Robotic surgery is becoming more prevalent in emergency general surgery (EGS), with evidence showing reductions in postoperative length of stay and conversion to open surgery. However, recent studies suggest that, unlike other EGS procedures, robotic surgery does not significantly reduce postoperative length of stay for cholecystectomy. With the aging EGS patient population, robotic surgery may be particularly helpful for improving outcomes in older adults, who often face elevated surgical risks and longer recoveries. We sought to better understand differences between older and younger adults in outcomes of robotic versus laparoscopic cholecystectomy in an EGS setting. We hypothesized that employing robotic surgery over laparoscopy would yield greater improvements in postoperative length of stay, operating room charges, readmission rates, and mortality for older adults compared to younger adults.
METHODS:
This retrospective cohort study compared older (≥65 years) to younger adults (18-64 years) who were urgently/emergently admitted between 2016-2020 to undergo cholecystectomy using the Virginia Health Information Patient Level Database. Propensity score matching (1:10 nearest neighbor) analyzed the association between robotic versus laparoscopic approach and the outcomes of postoperative length of stay, operating room charges, readmission, and mortality, stratifying by older versus younger adults.

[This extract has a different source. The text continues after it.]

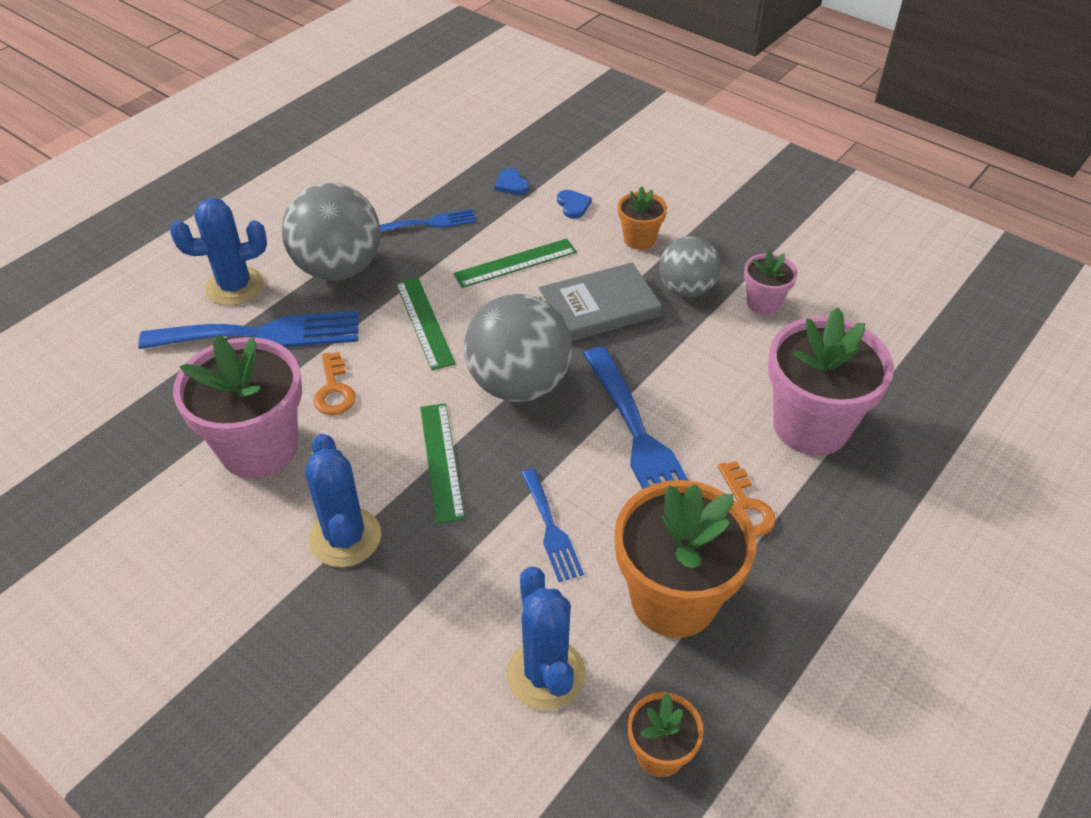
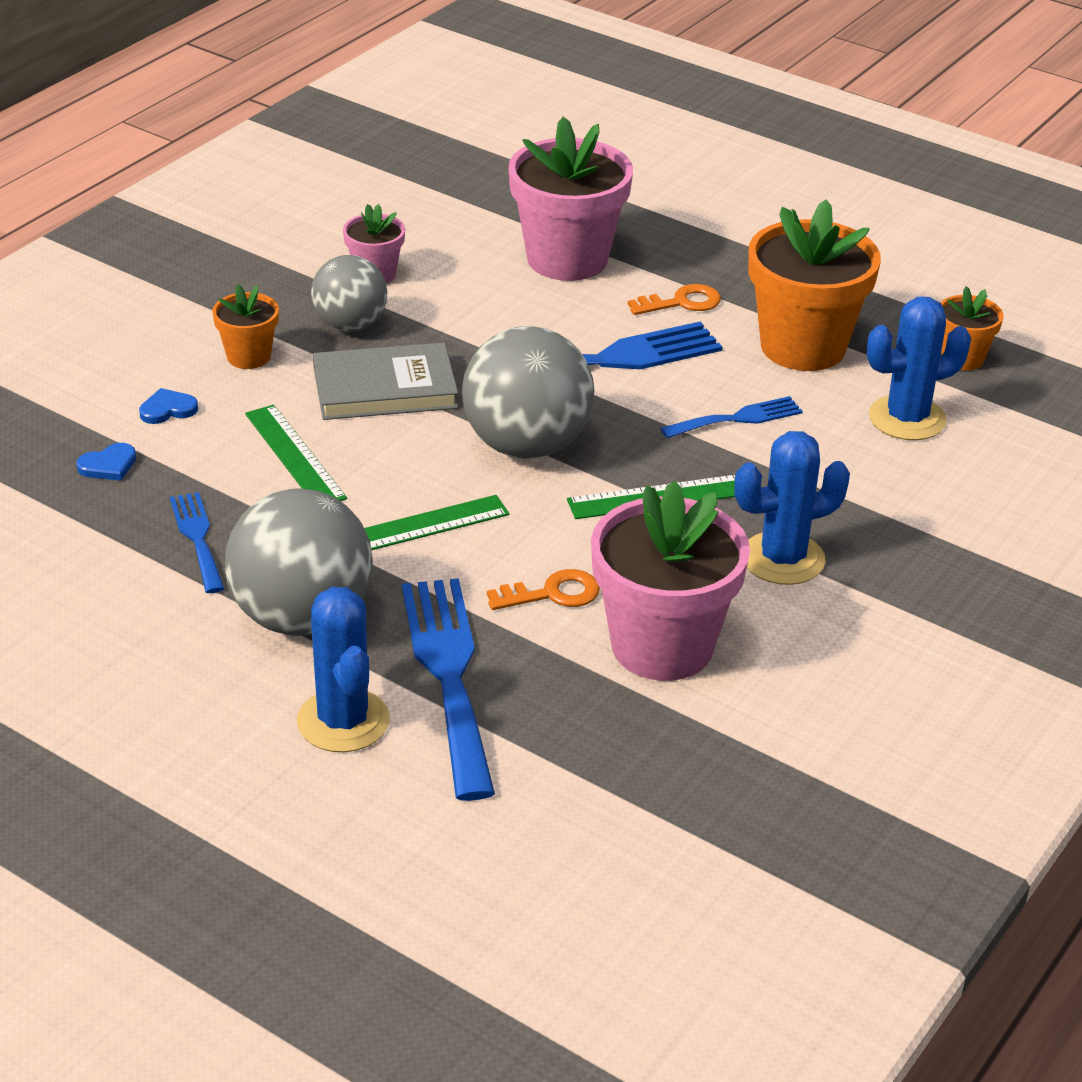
camera: 95 degrees left, 10 degrees down
grey book [539,262,662,341] -> grey book turned 75 degrees counterclockwise [313,343,458,420]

Controls included demographics, insurance, Social Deprivation Index (SDI), comorbidities, and operative approach. Effect sizes were reported as average treatment effects (ATE) with 95% confidence intervals. P-values <0.05 were considered significant.
RESULTS:
Among 22,286 patients, 8,144 (36.5%) were aged ≥65 years, with robotic surgery utilized in 3.5% of cases across both age groups. Among both older and younger adults, patients who underwent robotic cholecystectomy were more likely to be admitted emergently and experienced longer preoperative lengths of stay compared to those operated on laparoscopically. After propensity matching, robotic surgery in older adults was associated with a significantly shorter postoperative length of stay (ATE = -0.60 days, 95% CI -0.87- -0.32 days), whereas no significant reduction was observed in younger adults (ATE = -0.01 days, 95% CI -0.29-0.26 days). Robotic surgery was linked to higher operating room charges in both groups, with a greater increase among older adults (ATE = $15,825, 95% CI $13,059-$18,590) compared to younger adults (ATE = $10,597, 95% CI $8,674-$12,520). There was no association between robotic surgery and readmission rates in either group. However, robotic surgery was associated with reduced mortality in both older (ATE = -0.8%, 95% CI -1.0%- -0.6%) and younger adults (ATE = -0.1%, 95% CI -0.2%- -0.1%), with older adults experiencing a more pronounced benefit.
CONCLUSION:
Robotic cholecystectomy in EGS was associated with reduced postoperative length of stay and mortality among older adults, while also providing a significant, though smaller, mortality benefit in younger adults when compared with laparoscopy. However, these benefits were accompanied by higher operating room costs, especially for older adults. These findings build upon prior research by highlighting potential advantages specifically for older adults undergoing cholecystectomy in an EGS setting. While the potential for employing robotics in EGS is promising, efforts must focus on reducing costs and emphasizing clinical benefit to justify broader adoption of this emerging technology.